Beyond the scenery, another nice local attraction was the food. My first taste of regional cuisine was ćevapčići (a.k.a Serbian meat stick), which was a tasty, garlicky concoction of formed ground beef. It came with an interesting pepper spread (ajvar), a creamy cheese spread (kajmakom) and grilled flatbread. NOM! It looks like Croatian cooking will continue this trend, so I’m especially looking forward to the next couple of weeks.


Lake Bled, Slovenia

Bled, Slovenia
About the size of Greenlake
But with a castle

Lake Bled

View of the castle from across the lake

View from castle

View from the castle

Jeff’s lunch today?
It’s the Serbian meat stick –
Obscenely tasty!


Ćevapčiči (a.k.a. Serbian meat sticks)

Vienna, Austria

Vienna buildings:
Start ornate, add some statues,
Then spackle with gold


The Parliament building

Otto Wagner Building

Art Nouveau buildings follow the same formula

Four Vienna days
Is barely enough time for
Scratching the surface

St. Stephen's Cathedral

Inside St. Stephen's Cathedral

Boat Tour on the Danube

Boat Tour on the Danube

Two awesome mascots
In a fight, which one would win?
The one that breathes fire.

Eni Logo

Awesome Eni gas station logo that we first spotted in Italy

Avanti Gas Logo

This Avanti logo appears to be a challenger, but is clearly destined to lose since Eni can breathe fire and has SIX LEGS!

Vienna Summary

Four nights: Saturday, May 12 to Wednesday, May 16

Vienna: it puts the ‘wiener’ in “wiener schnitzel”! I’ve been enjoying the food quite bit since we’ve been in Austria. Beyond sausages (which are everywhere), Austria is the home of schnitzel and Vienna (i.e. Wien) is the source of wiener schnitzel. In fact, other than one lunch at the 1516 Brewpub, I think all my meals here have been wiener schnitzel! I also think this is becoming a concern of Donna’s.

• _EXCERPTED RECORDS_:
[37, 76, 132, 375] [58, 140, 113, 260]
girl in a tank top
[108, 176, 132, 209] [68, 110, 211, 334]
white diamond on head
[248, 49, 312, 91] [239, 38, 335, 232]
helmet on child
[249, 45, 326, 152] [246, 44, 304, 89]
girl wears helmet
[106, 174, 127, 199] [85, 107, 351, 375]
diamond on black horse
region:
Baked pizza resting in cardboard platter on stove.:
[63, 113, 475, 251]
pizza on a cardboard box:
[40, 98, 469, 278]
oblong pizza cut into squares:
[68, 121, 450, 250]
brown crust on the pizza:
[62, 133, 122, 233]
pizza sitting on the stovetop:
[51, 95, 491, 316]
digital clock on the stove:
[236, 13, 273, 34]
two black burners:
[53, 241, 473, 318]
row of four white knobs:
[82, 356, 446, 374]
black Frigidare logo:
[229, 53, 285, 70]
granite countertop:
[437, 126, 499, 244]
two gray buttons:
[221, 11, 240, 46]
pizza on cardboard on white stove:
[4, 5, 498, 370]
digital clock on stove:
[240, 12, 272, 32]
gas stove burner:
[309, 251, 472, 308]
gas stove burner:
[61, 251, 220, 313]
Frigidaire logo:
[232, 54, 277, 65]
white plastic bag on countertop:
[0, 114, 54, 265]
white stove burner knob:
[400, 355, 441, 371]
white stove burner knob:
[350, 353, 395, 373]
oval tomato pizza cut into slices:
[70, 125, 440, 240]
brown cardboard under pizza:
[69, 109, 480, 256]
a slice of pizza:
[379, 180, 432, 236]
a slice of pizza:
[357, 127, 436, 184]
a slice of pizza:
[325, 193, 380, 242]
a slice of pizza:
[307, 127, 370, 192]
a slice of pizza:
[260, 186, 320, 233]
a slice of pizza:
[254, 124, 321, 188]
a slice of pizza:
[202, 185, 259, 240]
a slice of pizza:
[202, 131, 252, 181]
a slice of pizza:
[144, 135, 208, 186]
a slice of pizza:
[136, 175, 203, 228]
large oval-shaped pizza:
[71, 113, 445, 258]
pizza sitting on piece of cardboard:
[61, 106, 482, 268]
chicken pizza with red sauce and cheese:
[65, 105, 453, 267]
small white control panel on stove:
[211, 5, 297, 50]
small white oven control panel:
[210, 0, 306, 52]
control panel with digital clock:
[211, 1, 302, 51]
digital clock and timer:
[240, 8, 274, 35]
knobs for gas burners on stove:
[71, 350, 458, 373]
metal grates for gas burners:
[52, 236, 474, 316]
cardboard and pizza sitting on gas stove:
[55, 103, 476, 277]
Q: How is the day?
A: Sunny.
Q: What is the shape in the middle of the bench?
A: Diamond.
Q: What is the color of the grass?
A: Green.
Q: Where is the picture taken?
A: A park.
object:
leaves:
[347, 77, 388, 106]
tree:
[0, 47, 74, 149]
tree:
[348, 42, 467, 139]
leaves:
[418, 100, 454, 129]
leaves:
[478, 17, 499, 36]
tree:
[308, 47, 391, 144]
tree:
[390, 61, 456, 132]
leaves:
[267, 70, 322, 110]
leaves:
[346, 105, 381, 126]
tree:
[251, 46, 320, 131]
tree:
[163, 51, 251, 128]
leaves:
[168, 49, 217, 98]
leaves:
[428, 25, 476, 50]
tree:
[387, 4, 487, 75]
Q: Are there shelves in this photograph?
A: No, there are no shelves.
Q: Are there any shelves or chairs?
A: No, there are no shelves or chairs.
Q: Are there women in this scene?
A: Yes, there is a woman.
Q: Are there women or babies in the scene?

• _WHAT THE TASK REQUIRES_:
Answer from the travel text:
(a) What three items came with the ćevapčići?
(b) Lake Bled is said to be about the size of what?
(c) Which dates did the Vienna stay cover?
The records have no connection to the travel text.

• _ANSWER TO THE PROBLEM_:
(a) A pepper spread (ajvar), a creamy cheese spread (kajmakom) and grilled flatbread.
(b) Greenlake.
(c) Saturday, May 12 to Wednesday, May 16.